Riemann is a handy tool to have, but on our project it became a victim of it’s own success. We initially used it for dispatching metrics to graphite and for alerting, yet after a time other teams wanted in on the action. We took our eye of the ball as we welcomed Clojure in through the back door onto other projects. Soon our Riemann config became enriched with rules keeping so much state that the Riemann server suffered an out-of-memory.
OK, surely the Riemann server going down is not a Cluster Killer? Well, by default the Riemann Clojure client uses TCP connections and communicates synchronously with the server waiting for acks. It’s up to the code-users of the client to ensure that they handle the back-pressure building up inside the application when the Riemann client/server pipe becomes blocked.
We hadn’t deeply considered this in our rush to exploit Riemann funkage, and so when our Riemann server went down all our Clojure apps talking to Riemann went down too.
By all means use the Riemann Clojure client, but wrap it with fault tolerant code.
Cluster Killer #3 and #4 – Caching
We were building a newspaper website. As is common we didn’t serve all realtime traffic directly to the users as that would be challenging in the extreme. Instead we made use of cloud caching providers. Occasionally we tweaked the caching timeout rules so that we could serve more traffic dynamically (as was the ultimate goal), but often the wrong tweak in the wrong place could put massively more load on the server pool and the cluster would struggle. I figured that caching configuration was like walking a tightrope; even parts art and science.
On a related note we were using Mustache for our template rendering. Mustache templates need to be compiled ahead of being used for actual HTML rendering. Once a config change went live that set the Mustache compiled template cache time to zero. The CPUs went mental.

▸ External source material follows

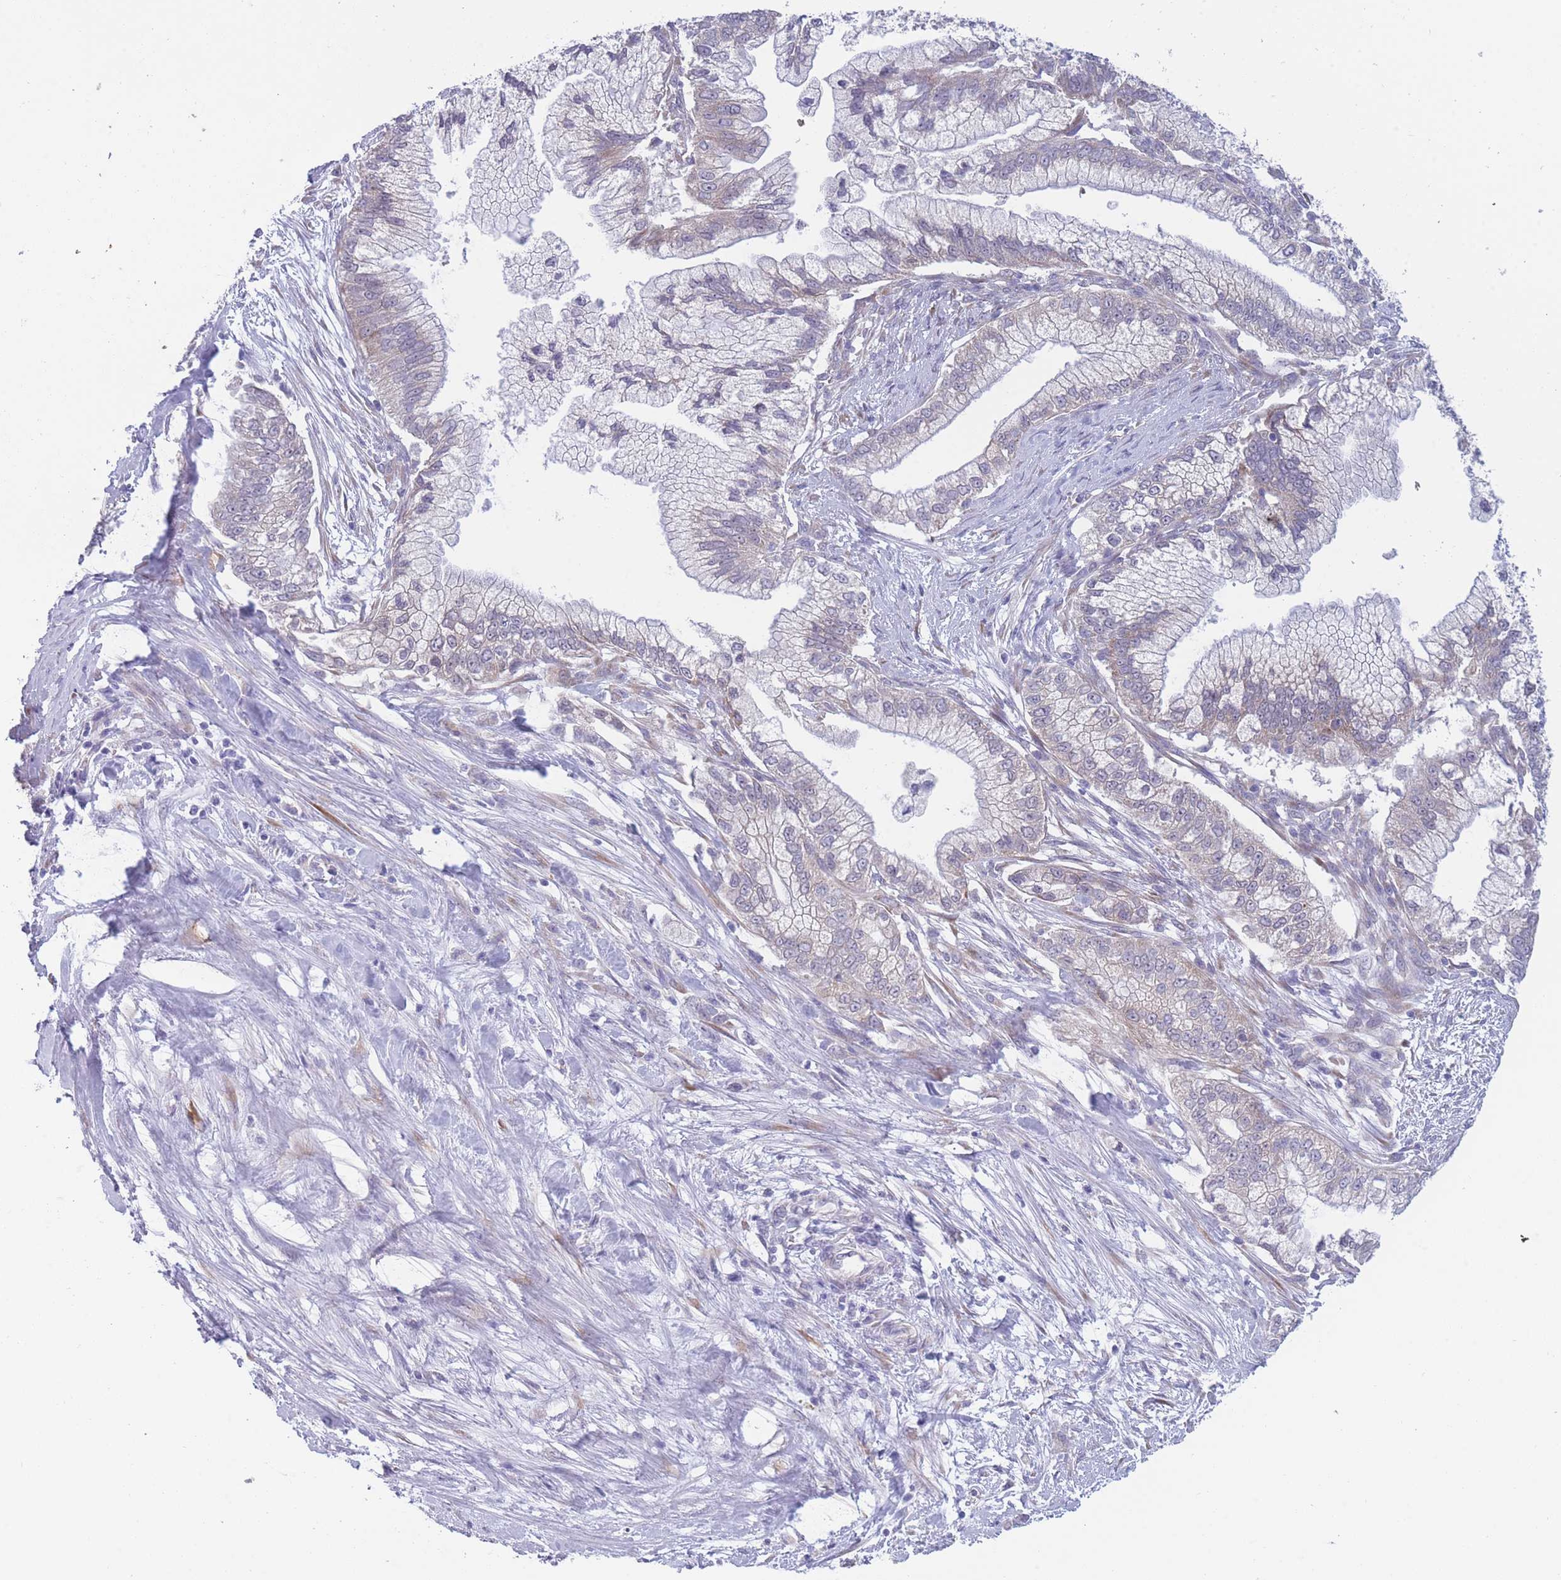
{"staining": {"intensity": "negative", "quantity": "none", "location": "none"}, "tissue": "pancreatic cancer", "cell_type": "Tumor cells", "image_type": "cancer", "snomed": [{"axis": "morphology", "description": "Adenocarcinoma, NOS"}, {"axis": "topography", "description": "Pancreas"}], "caption": "The image reveals no significant staining in tumor cells of pancreatic cancer.", "gene": "NDUFAF6", "patient": {"sex": "male", "age": 70}}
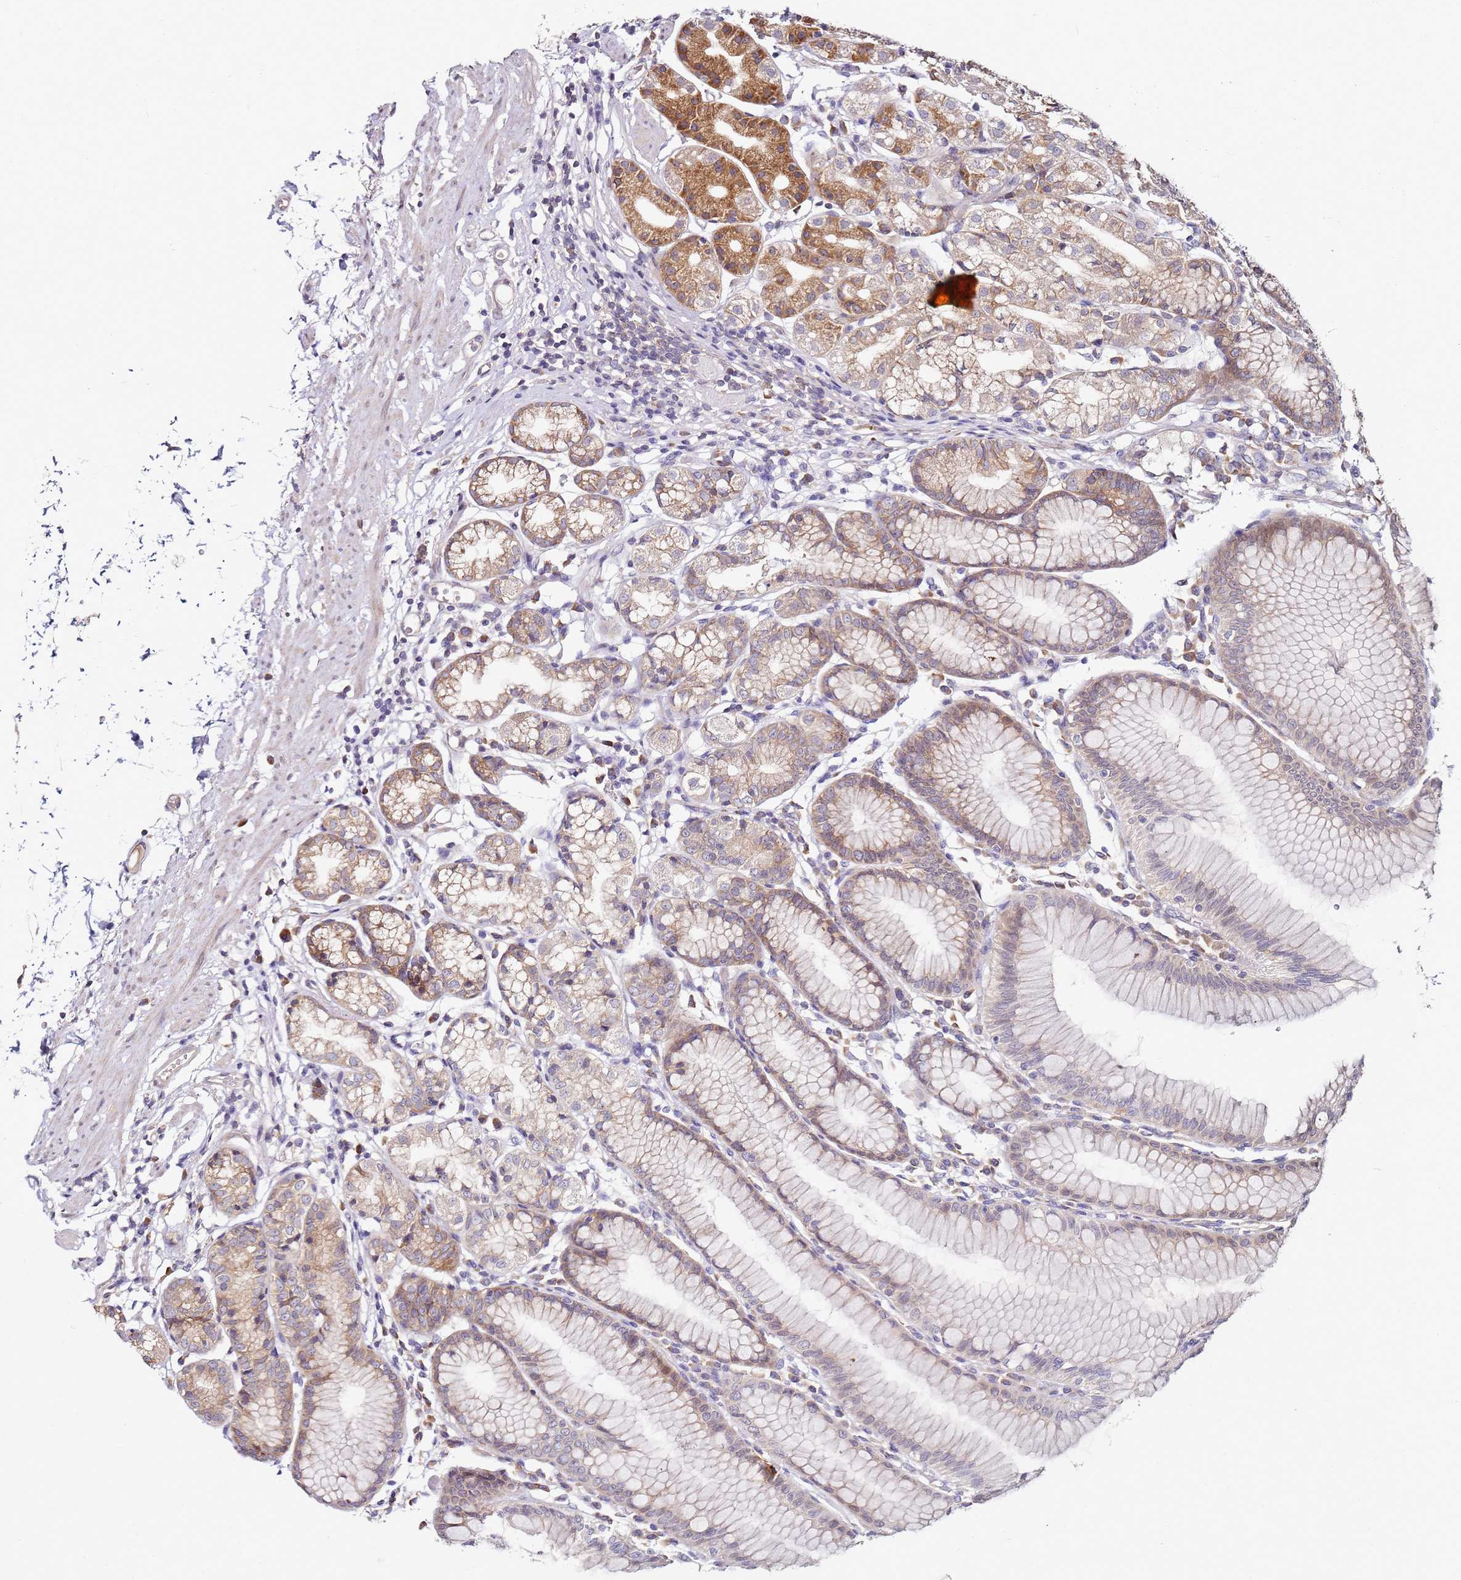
{"staining": {"intensity": "moderate", "quantity": "25%-75%", "location": "cytoplasmic/membranous"}, "tissue": "stomach", "cell_type": "Glandular cells", "image_type": "normal", "snomed": [{"axis": "morphology", "description": "Normal tissue, NOS"}, {"axis": "topography", "description": "Stomach"}], "caption": "Protein staining of unremarkable stomach exhibits moderate cytoplasmic/membranous staining in about 25%-75% of glandular cells.", "gene": "RPS3A", "patient": {"sex": "female", "age": 57}}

What Cluster Killers have taught me
Firstly, is that shit will aways happen. It was embarrassing when our new shit did happen as we built the system to stop the old shit from happening. Worse is that our new shit was shit that people weren’t used to seeing.
I’ve now got more respect for all kinds of monitoring. We had our own diagnostic framework that fired tracer bullets into the live environment and used Riemann to alert on errors. We were quite happy with this, as it meant that many problems were seen only by us, and we could act. We also had fantastic Ops personnel who delivered a Nagios/Graphite solution that gave us a whole manner of metrics on CPUs, heap-sizes etc for which I was grateful. We got skilled up on using AWK and friends to slice up logs files into something meaningful, and profiling the JVM was essential.
Performance testing is key as is A/B testing. I hear about companies (i.e. USwitch) doing great things in this space that I would hope to emulate at some stage.
Lastly I’m now a touch more conservative about using bleeding edge technology choices. Best to spend time browsing the project pages on github before adding to your lein deps.
Any other Cluster Killer stories people want to share?